▸ Extracted page text data:
================
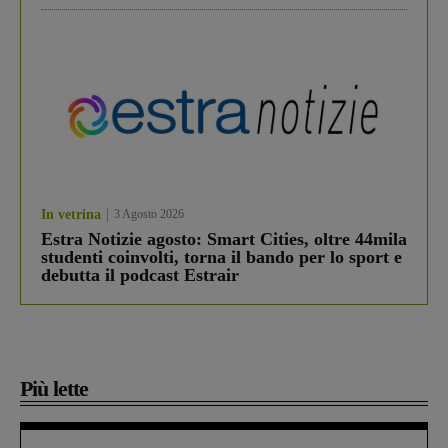
In vetrina
3 Agosto 2026
Estra Notizie agosto: Smart Cities, oltre 44mila
studenti coinvolti, torna il bando per lo sport e
debutta il podcast Estrair
Più lette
================
▸ Job: An exact, picture-free copy of the entries is required.

▸ Output below:
In vetrina
3 Agosto 2026
Estra Notizie agosto: Smart Cities, oltre 44mila
studenti coinvolti, torna il bando per lo sport e
debutta il podcast Estrair
Più lette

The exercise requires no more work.